Sharma, Abhishek (Agora Schlumberger) | Samuel, Prince (Agora Schlumberger) | Gupta, Debashis (Agora Schlumberger) | Whatley, Craig (Agora Schlumberger) | Agarwal, Shubham (Agora Schlumberger) | Gey, Gian-Marcio (Agora Schlumberger)
In Production operations, asset performance depends greatly on maximizing the run life of equipment while reducing the cost of maintenance. Often, E&P operators have a reactive approach to field maintenance resulting in uneccessary downtime in logistics, inventory management, diagnosing the issues, and in taking the recommended actions. This can lead to higher operating costs and non-productive time.
E&P operators are aggressively looking to increase production with operational efficiency gains. In the unconventional fields, a large number of wells have been drilled and put in production with various artificial lift techniques. Proactive well and field production management requires digital enablement of operations, with no data silos and data flowing seamlessly from the subsurface to the hands of the operator. With huge amounts of data being collected, it is imperative to apply data-driven techniques to gain more insights that can be utilized to better manage production. A data-driven approach can provide huge benefits for organisations holding vast amount of reservoir, production, and facilities data. It could provide insights into non-linear multidimensional relationships between parameters so that the field development is better understood and optimized. It could allow companies using a proactive approach towards field operations and equipment maintenance resulting in additional cost savings.

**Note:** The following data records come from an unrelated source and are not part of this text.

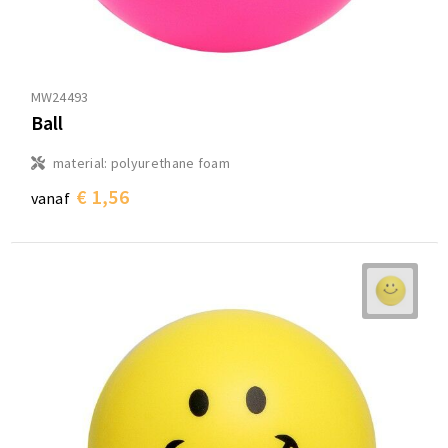
MW24493
Ball
material: polyurethane foam
€ 1,56
vanaf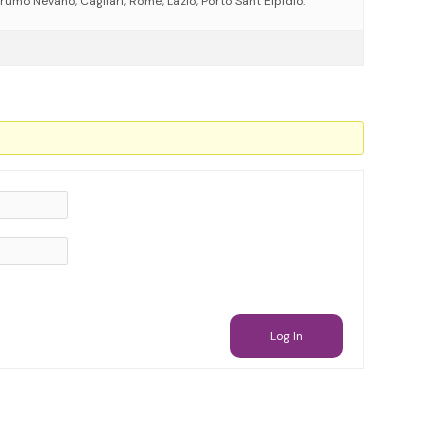
umo Nevano, Cagliari, Rome, Lazio, Porto Sant’Elpidio.
Log In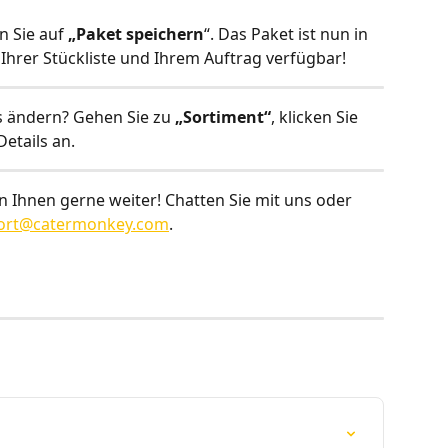
n Sie auf 
„Paket speichern
“. Das Paket ist nun in 
Ihrer Stückliste und Ihrem Auftrag verfügbar!
s ändern? Gehen Sie zu 
„Sortiment“
, klicken Sie 
etails an.
 Ihnen gerne weiter! Chatten Sie mit uns oder 
ort@catermonkey.com
.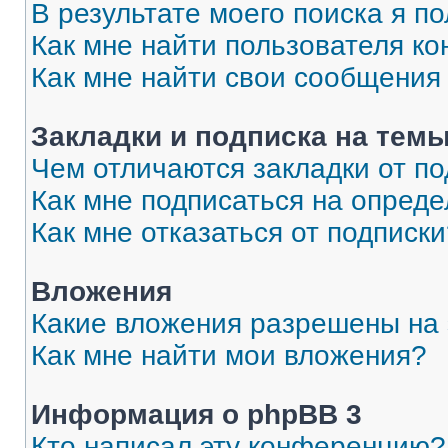
В результате моего поиска я п
Как мне найти пользователя к
Как мне найти свои сообщения
Закладки и подписка на тем
Чем отличаются закладки от п
Как мне подписаться на опред
Как мне отказаться от подписк
Вложения
Какие вложения разрешены на
Как мне найти мои вложения?
Информация о phpBB 3
Кто написал эту конференцию?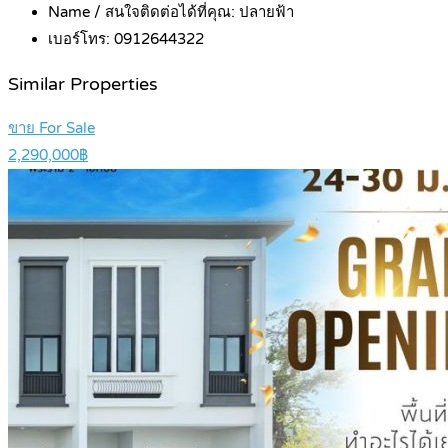
Name / สนใจติดต่อได้ที่คุณ:
ปลายฟ้า
เบอร์โทร:
0912644322
Similar Properties
ขาย For Sale
2,290,000฿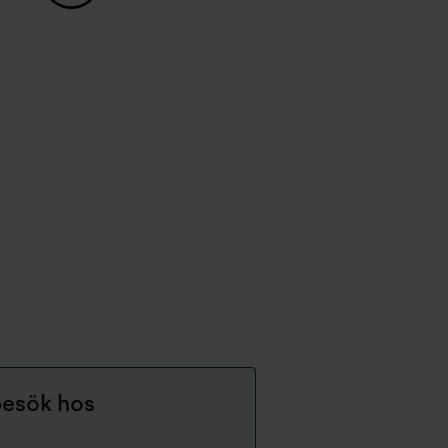
 besök hos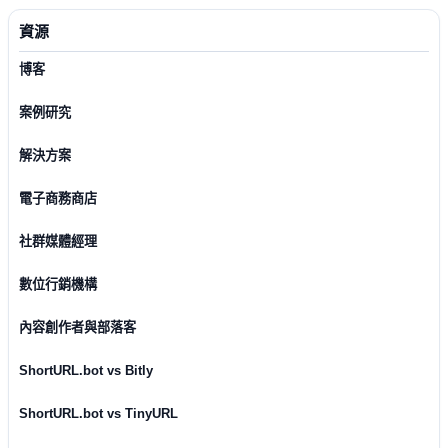
資源
博客
案例研究
解決方案
電子商務商店
社群媒體經理
數位行銷機構
內容創作者與部落客
ShortURL.bot vs Bitly
ShortURL.bot vs TinyURL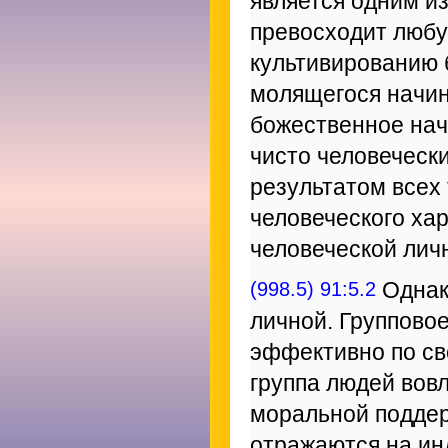
является одним из
превосходит любую
культивированию 
молящегося начин
божественное нач
чисто человеческ
результатом всех
человеческого ха
человеческой лич
(998.5) 91:5.2
Однак
личной. Группово
эффективно по св
группа людей вов
моральной поддер
отражаются на ин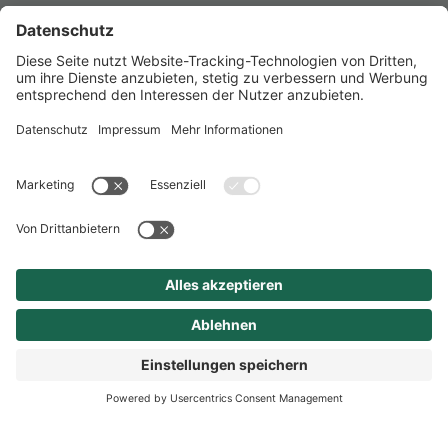
eine attraktive
Ausbildungsvergütung nach
TVAöD
vermögenswirksame
Leistungen, eine
Jahressonderzahlung sowie
eine Ausbildungsprämie bei
erfolgreichem Abschluss der
Ausbildung
flexible Arbeitszeitgestaltung
(Gleitzeit)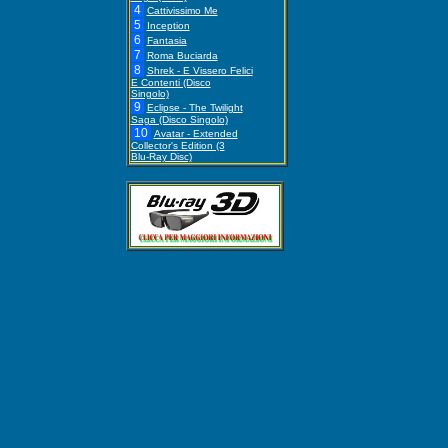
4
Cattivissimo Me
5
Inception
6
Fantasia
7
Roma Buciarda
8
Shrek - E Vissero Felici
E Contenti (Disco
Singolo)
9
Eclipse - The Twilight
Saga (Disco Singolo)
10
Avatar - Extended
Collector's Edition (3
Blu-Ray Disc)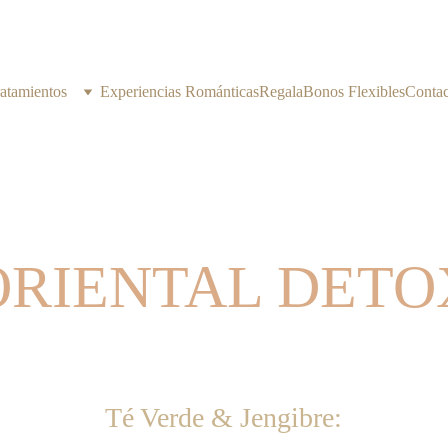
atamientos
Experiencias Románticas
Regala
Bonos Flexibles
Contac
ORIENTAL DETO
Té Verde & Jengibre: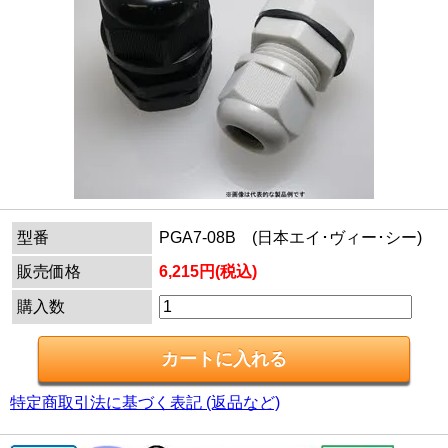
型番
PGA7-08B (日本エイ･ヴィー･シー)
販売価格
6,215円(税込)
購入数
特定商取引法に基づく表記 (返品など)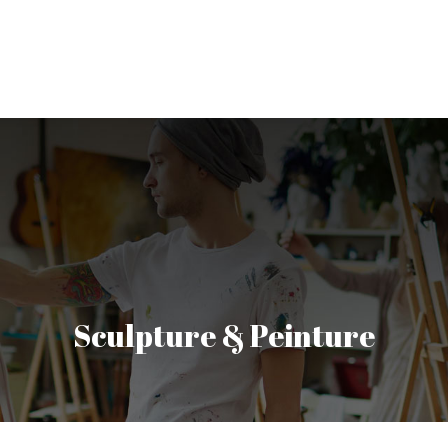
les Arts
Architecture
Cinéma/ Médias/ BD
Lit
Sculpture & Peinture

This paper presents case studies in which operators optimized production utilizing edge-driven Industrial Internet of Things (IIoT) solutions. These edge IIoT solutions enable fast-loop control through a combination of physics and data-driven workflows, which empowers the operator to proactively manage their assets and focus attention on potentially problematic wells. The solution’s architectural setup and ability to deliver fast-loop control workflows at the edge enables operators to successfully detect and manage potential issues and ultimately improve well performance. Additionally, this approach reduces the dependency upon domain experts to frequently analyze data. The high-frequency data capturing resulted in predicting equipment performance with confidence and allowing remote well management to reduce health, safety, and environment (HSE) risks while decreasing logistics and maintenance costs.